Des demandes de la douce Mère de Dieu à l'épouse ; des réponses humbles de l'épouse à la Mère ; des répliques utiles de la Mère à l'épouse, et du profit des bons entre les mauvais.
Livre 1 - Chapitre 22

La Mère de Dieu parlait à l'épouse de son Fils, lui disant : "Vous êtes l'épouse de mon Fils. Dites ce que vous avez dans l'âme et ce que vous demandez." L'épouse lui répondit : "Vous le connaissez fort bien, ô notre Dame ! car vous savez tout." Et alors la Sainte Vierge lui dit : "Bien que je sache tout, néanmoins je connaîtrai cela même quand vous parlerez en la présence des assistants, qui vous écoutent." Alors l'épouse répondit : "Je crains deux choses :
1. que je ne pleure ni n'amende mes péchés comme je voudrais ; 2. je m'afflige de ce que plusieurs de vos enfants sont vos ennemis.

La Sainte Vierge répondit : "Je vous donne trois remèdes contre le premier.
En premier lieu, pensez que toutes les choses qui ont une âme comme les grenouilles et le reste des animaux, reçoivent quelquefois des incommodités ; néanmoins, leur âme ne vit pas éternellement, mais elle meurt avec le corps : mais votre âme et celle de tous les hommes vivent éternellement. En deuxième lieu, considérez la miséricorde de Dieu, car il n'y a pas homme, quelque pécheur qu'il soit, qui n'obtienne pardon, s'il m'en prie avec propos de s'amender et avec contrition du passé. En troisième lieu, voyez combien est grande la gloire de l'âme qui vit et règne sans fin en Dieu et avec l'éternité de Dieu infini.

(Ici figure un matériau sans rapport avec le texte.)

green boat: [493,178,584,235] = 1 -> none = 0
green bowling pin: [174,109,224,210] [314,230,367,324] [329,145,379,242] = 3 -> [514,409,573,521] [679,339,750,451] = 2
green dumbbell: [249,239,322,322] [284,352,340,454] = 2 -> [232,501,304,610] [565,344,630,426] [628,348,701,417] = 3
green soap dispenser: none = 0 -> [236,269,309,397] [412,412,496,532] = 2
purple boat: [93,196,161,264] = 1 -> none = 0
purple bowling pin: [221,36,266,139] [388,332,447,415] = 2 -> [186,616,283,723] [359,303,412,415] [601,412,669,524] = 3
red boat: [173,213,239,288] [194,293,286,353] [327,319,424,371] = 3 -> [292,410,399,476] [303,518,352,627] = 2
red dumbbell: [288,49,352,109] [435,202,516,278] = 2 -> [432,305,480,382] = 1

Contre le deuxième, qui dit que les ennemis de Dieu sont nombreux, donnez aussi à vous-mêmes trois remèdes :
1. considérez que votre Dieu, votre Créateur et le leur, est leur juge, et ils ne jugeront jamais désormais, bien que, jusqu'au temps destiné, il supporte patiemment leur malice ;
2. pensez qu'ils sont enfants de damnation, et combien pesant et insupportable leur sera de toujours brûler malheureusement d'un inextinguible feu. Ils sont de très pernicieux serviteurs ; ils ne seront jamais mes héritiers, mais mes enfants posséderont mon héritage. Or, vous me direz peut-être : Il ne faut donc par leur prêcher la parole de Dieu ?

Véritablement vous devez considérer qu'entre les mauvais, il y en a d'ordinaire des bons, et les enfants adoptifs se retirent souvent du bien, comme l'enfant prodigue, qui s'en alla en une autre région éloignée et vécut mal ; et même souvent, ceux-là même sont excités à la componction par la prédication, et retournent vers leur père, qui les reçoit avec autant de plaisirs qu'auparavant ils étaient partis pécheurs. Partant, il faut leur prêcher, car bien que le prédicateur voit presque tous ses auditeurs méchants, il doit considérer néanmoins à part soi qu'il y en a parmi ceux-là qui seront peut-être enfants de Dieu. Qu'il leur prêche donc, car ce prédicateur jouira d'une très bonne récompense.

3. En troisième lieu, considérez qu'on permet aux méchants de vivre pour éprouver les bons, afin qu'étant exercés par leurs moeurs fâcheuses, les bons soient récompensés par le fruit de leur patience, comme vous le pourrez comprendre par un exemple.
Bien que la rose sente bon, soit agréable à la vue, douce au toucher, néanmoins, elle ne croît que parmi les épines, qui sont âpres au toucher, laides à la vue et ne sentent point bon.

De même aussi, les hommes bons et justes, bien qu'ils soient doux par leur patience, beaux en leurs moeurs, agréables en leur conversation, ne peuvent néanmoins s'avancer ni être éprouvés que parmi les mauvais. Quelquefois l'épine empêche que la rose soit cueillie avant qu'elle soit éclose et épanouie : de même les mauvais empêchent les bons de se laisser aller au mal ; souvent ils sont retenus comme par un frein par la malice des méchants, afin qu'ils ne s'échappent pas par la joie immodérée ou par quelque autre péché.

On ne connaît jamais bien le bon vin que dans la lie : de même les bons et les justes ne peuvent s'avancer dans la vertu, sans être éprouvés par les tribulations et les persécutions des méchants.
Partant, supportez librement les ennemis de mon Fils ; considérez qu'il est leur juge, et pensez que, s'il était équitable de les ruiner tout à fait, il pourrait, par ses pouvoirs adorables, les effacer et les perdre en un moment. Endurez-les donc puisqu'il les endure lui-même.